Mark has had a difficult day at work.
Either they are having a run of technological misfortune or the rascally Russians have hacked into their network and switched some important bits off. I do not exactly know what has gone wrong, but it all sounds fairly terrible. I think perhaps it might even have been President Putin who knocked the aerial over the other week, although we were not at war with him then, so it might have been a pre-emptive strike.
Mark has come home looking weary, and late, and says that it is all hard work. We thought that we might have an early night to get over it, because things are always a bit at sixes and sevens after the weekend, but we thought we would watch a film to help with the recovery process, and then became so engrossed that we forgot, and now it is ten o’clock and we have not even finished emptying the dogs.
Mark has buzzed off to empty the dogs whilst I write to you. I have not just been idling around in front of the computer. I have put everything in the dishwasher and tidied the kitchen as well, so do not worry about unequal divisions of labour. In any case I would happily have gone for a stroll around the Library Gardens if he had felt like writing in these pages in my stead, what a pleasing shirk that would have been.

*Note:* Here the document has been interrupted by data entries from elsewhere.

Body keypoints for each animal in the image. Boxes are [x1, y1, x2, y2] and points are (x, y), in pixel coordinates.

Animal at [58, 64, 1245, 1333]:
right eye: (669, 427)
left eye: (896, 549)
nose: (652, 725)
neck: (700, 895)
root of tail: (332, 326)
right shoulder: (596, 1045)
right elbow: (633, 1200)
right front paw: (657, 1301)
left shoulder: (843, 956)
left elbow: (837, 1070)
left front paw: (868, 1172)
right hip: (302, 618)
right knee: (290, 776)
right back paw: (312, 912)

I have had a day of post-weekend flapping about, which is mostly things like laundry and cooking. Really I should have gone to Asda and bought some shopping, but I didn’t, although I will have to go soon before prices go up any more. Very soon we are going to have to do all shopping early in the morning because by dinner time it will be too expensive.

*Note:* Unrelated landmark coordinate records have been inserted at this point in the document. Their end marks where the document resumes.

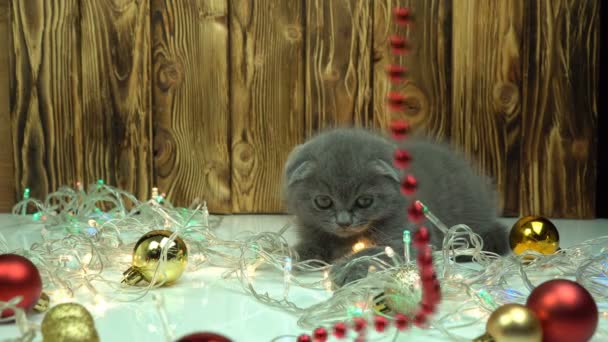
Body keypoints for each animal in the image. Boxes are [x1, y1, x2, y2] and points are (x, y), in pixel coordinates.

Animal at [282, 127, 510, 286]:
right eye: (323, 201)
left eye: (364, 201)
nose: (344, 222)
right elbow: (313, 243)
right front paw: (298, 255)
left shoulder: (407, 235)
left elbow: (375, 252)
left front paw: (347, 268)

It was an interesting film. It is on Netflix and is in several parts. We did not watch them all, although I would have liked to, maybe another night, perhaps. It has a person in it with whom I was at college, and I am sorry to say that she has aged rather better than I have, without nearly as many wrinkles, perhaps she has fewer worries. I do not look too bad when I just look in the mirror, but when I get on Zoom on the computer every little crease turns into a huge crumpled chasm, and I look about a hundred years old. I do not mind about this but very soon I am going to turn into the sort of person who everybody ignores because they don’t understand the modern world any more.

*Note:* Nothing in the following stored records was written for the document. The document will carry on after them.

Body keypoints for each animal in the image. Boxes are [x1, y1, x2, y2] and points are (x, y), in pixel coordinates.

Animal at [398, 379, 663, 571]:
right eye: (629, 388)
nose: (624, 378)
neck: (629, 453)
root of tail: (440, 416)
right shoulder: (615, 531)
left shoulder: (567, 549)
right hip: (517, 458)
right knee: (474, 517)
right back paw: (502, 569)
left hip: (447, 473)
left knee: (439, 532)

I do not understand it now, really.
I have finished writing the Adventures of Alan Dean and his Wonderful Lamp. I do not like Alan Dean, and I thought I had done a good job of hiding it, but Mark said I hadn’t. I do not think that I am allowed to show them to you on here. I think you are not supposed to show your assignment to anybody until you have handed it in. I shall check and if it is all right then I will put them here for your entertainment.
I am not entertained about it. I finished it, and then just had a quick look at Symon the Black again, to see if he might be sculpted down, but he certainly couldn’t, any more than he could yesterday or the day before.
I do not know what I am going to do with him. Leave him in the dark secret recesses of my computer, probably, for the children to delete after I am dead, like a sort of cyber Age Concern. I could finish writing him and then put him on here, perhaps, probably in half a dozen thrilling instalments, like a sort of literary Netflix.
I can hear Mark returning with the dogs.
I am going to go and start getting ready for bed.